_Passage shown_

◆ ◆ ◆ ◆ ◆ ◆ ◆

Headcanons of the band with an s/o who has a bad habit of biting her lip alot and pulling the skin on it which causes bleeding? Ur blog is fucking amazing btw
Oh worm? A bad habit of mine. ajhsfbhjafb Many thanks darlin’!
2D:
Did someone say snap? Because you were both as bad as each other, gnawing on your otherwise soft lips till they were painfully sore, or worse, chapped.
Whenever you’d walk into a room with blood on your mouth, Stu would immediately question if you were alright, examining your face like an overly protective parent till you told him the truth about your compulsion with ripping dead skin from off of your lip.
The two of you end up buying a lot of stim chewing necklaces. Like- a lot. As in, you have a whole bedside draw dedicated to them. Worth it.
If 2D caught sight of your bored/anxious related habit, he’ll be sure to remind you to stop for your sake. Of course, you do the same for him in return.
Murdoc:
There were surely plenty of other much, much worse habits to have than biting your lip, so Murdoc wouldn’t pay much mind to your obsession unless you told him that you planned on quitting.
Can’t find a way to distract yourself? Muds has got you covered. Besides, who else couldn’t think of anything better than keeping those plush lips of yours busy with his own.
Dropping an addictive habit isn’t easy, he knows that so very well. So when the time does come up that you wish to stop, this man doesn’t mind at all in watching you like a hawk, cracking down on you before teeth can even so much as touch skin.
Noodle:
Biting her nails down to barely nothing shared it’s similarities with your own predicament, as cuts turning up weren’t without risk of infection, which both of you learned the hard way.
Always insisted that kisses helped, which they certainly did, as you’d began anticipating those quick pecks enough to divert attention away from nibbling.
Noodle wasn’t just your partner anymore, she was now the certified human vending machine for gum to give when you felt an urge to chew. You’re not even sure where she hides it most of the time, it’s like pure magic.
She makes the thoughtful decision to purchase chap-stick which leaves a foul taste in your mouth if you chew. Though, you only agree to wear it if she in turn wears Mavala.
Russel:
Just like 2D, Russel would help out your case by investing in a load of chewing jewelry for you, picking out particular ones which would flawlessly blend in with your style.
The less chapped your lips were, the less you’d attack at them; luckily to this drummers advantage, he’d always carried an extra lip balm with him.
Would soon suggest that you see your dentist if your incessant chewing isn’t because of anxiety, just in case it was your mouth’s way of trying to realign misaligned teeth.

◆ ◆ ◆ ◆ ◆ ◆ ◆

_Task prompt_
Copy the stretch of the lip-biting headcanon post from "Whenever you’d walk" through "them. Worth it.", word for word.

_Given information_
◆ ◆ ◆ ◆ ◆ ◆ ◆

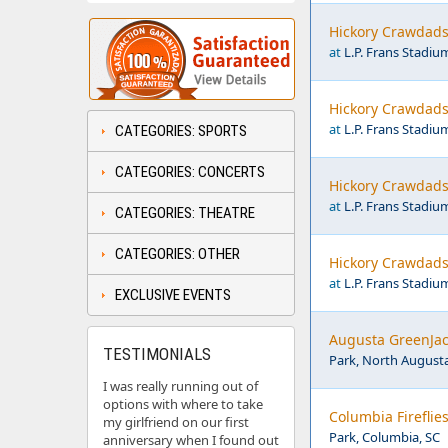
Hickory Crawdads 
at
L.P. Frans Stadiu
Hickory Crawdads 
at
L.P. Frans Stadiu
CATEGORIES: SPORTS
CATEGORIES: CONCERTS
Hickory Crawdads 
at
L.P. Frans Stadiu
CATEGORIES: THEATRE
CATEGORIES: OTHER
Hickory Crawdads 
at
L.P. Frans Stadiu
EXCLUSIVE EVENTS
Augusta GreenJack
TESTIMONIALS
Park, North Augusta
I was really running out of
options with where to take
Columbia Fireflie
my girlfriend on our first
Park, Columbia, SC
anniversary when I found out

◆ ◆ ◆ ◆ ◆ ◆ ◆

_Problem solution_
Whenever you’d walk into a room with blood on your mouth, Stu would immediately question if you were alright, examining your face like an overly protective parent till you told him the truth about your compulsion with ripping dead skin from off of your lip.
The two of you end up buying a lot of stim chewing necklaces. Like- a lot. As in, you have a whole bedside draw dedicated to them. Worth it.